Un pas, une respiration, des branches qu’on écarte. Mais pas de lanterne ! Ce qui vient me voit dans le noir ! Oh, Seigneur Dieu Moïse Sauveur Abraham.

« Petite. »

La voix, j’entends la voix, je ne peux pas respirer. Tu l’entends, toi, bébé ? Ou bien je la rêve, la voix ? Une voix de dame, très douce voix de dame. Le diable n’a pas une voix de dame, tout le monde connaît ça, non ?

« Petite, je viens t’faire traverser la rivière et vous aider, toi et ton bébé, à monter dans l’Nord, là où vous serez libres. »
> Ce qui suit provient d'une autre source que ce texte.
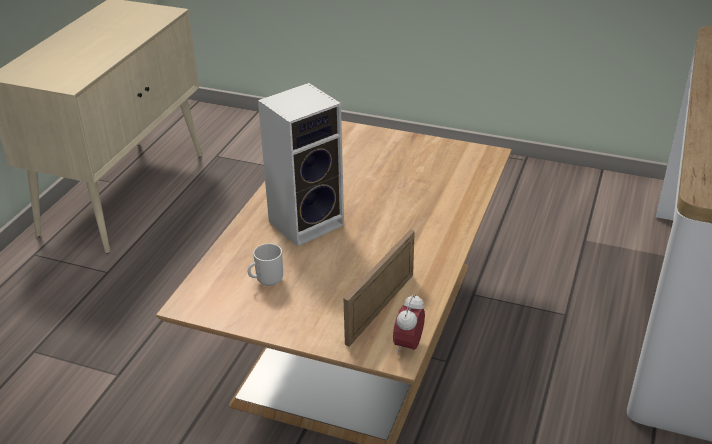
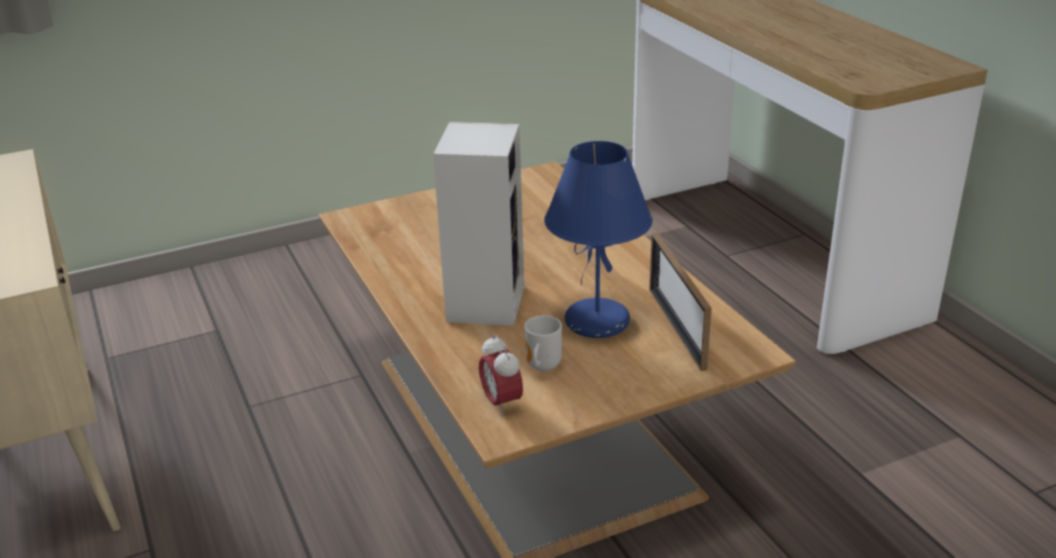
camera: 45 degrees left, 5 degrees down
(342, 274) = (597, 322): none -> blue table lamp
(408, 345) = (748, 340): alarm clock -> alarm clock (501, 403)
Je ne trouve plus de mots, ni dans la langue des esclaves, ni dans celle d’Umbawana. Quand je me mets des plumes, est-ce que je perds mes mots ?

« On a une bonne grosse barque et deux hommes forts pour ramer. J’connais que tu me comprends, j’connais que tu m’fais confiance et aussi que tu veux venir. Alors approche, petite, prends ma main, tiens, la v’là, t’as pas b’soin de parler, tu lâches pas ma main. Y a quèques hommes blancs, mais c’est mes amis et ils te toucheront pas. Personne te touchera sauf moi, tu peux m’croire, petite, ça tu peux m’croire. »

Elle touche ma peau, sa main toute fraîche et douce comme la voix de la dame. Un ange, la Sainte Vierge Mère de Dieu.

Beaucoup de pas, des pas lourds, et maintenant des lanternes, des lumières et des hommes blancs, grands et vieux, mais la dame, elle tient toujours ma main.

« Elle crève de peur.

— R’gardez-moi ça. La peau lui tient aux os.

— Ça fait combien d’jours qu’elle a pas mangé ? »

Des grosses voix d’hommes comme le patron blanc qui a fait son bébé.